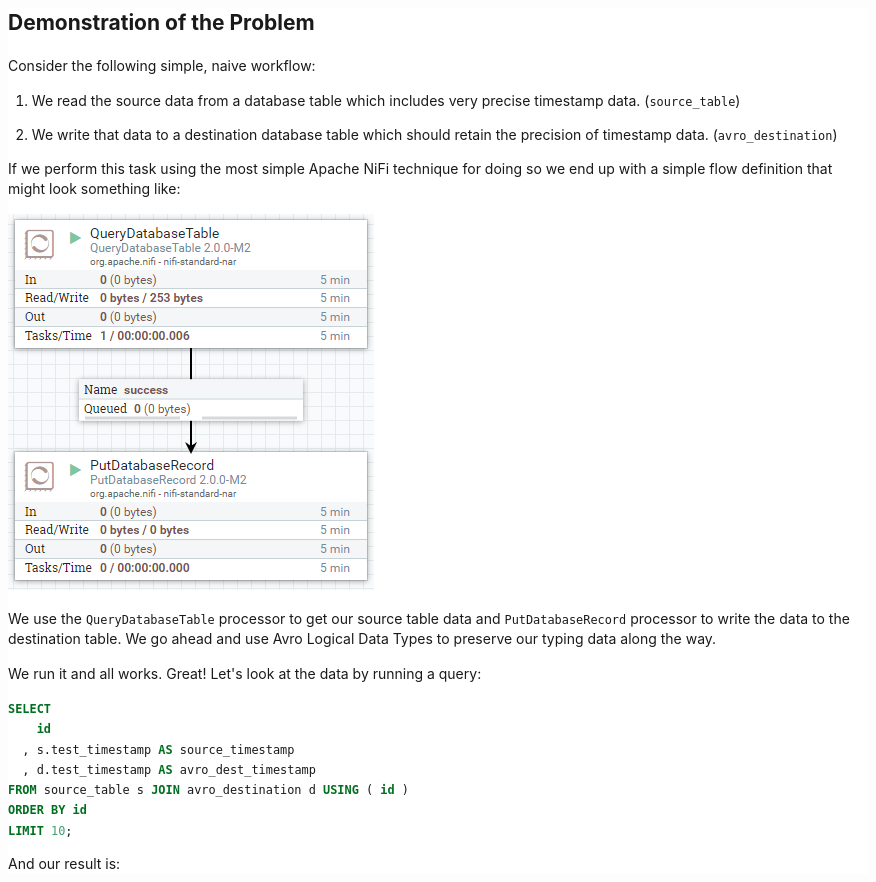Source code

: ## Demonstration of the Problem

Consider the following simple, naive workflow:

  1. We read the source data from a database table which includes very
     precise timestamp data. (`source_table`)

  2. We write that data to a destination database table which should retain
     the precision of timestamp data. (`avro_destination`)

If we perform this task using the most simple Apache NiFi technique for doing
so we end up with a simple flow definition that might look something like:

![Naive Data Flow](nifi-timestamp-resolution-naive-flow.png)

We use the `QueryDatabaseTable` processor to get our source table data and
`PutDatabaseRecord` processor to write the data to the destination table.  We
go ahead and use Avro Logical Data Types to preserve our typing data along the
way.

We run it and all works. Great!  Let's look at the data by running a query:

```sql
SELECT
    id
  , s.test_timestamp AS source_timestamp
  , d.test_timestamp AS avro_dest_timestamp
FROM source_table s JOIN avro_destination d USING ( id )
ORDER BY id
LIMIT 10;
```

And our result is:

- Work instructions -
Your reply should consist of one number: how many lines of the material above include the word "look".

- Task answer -
2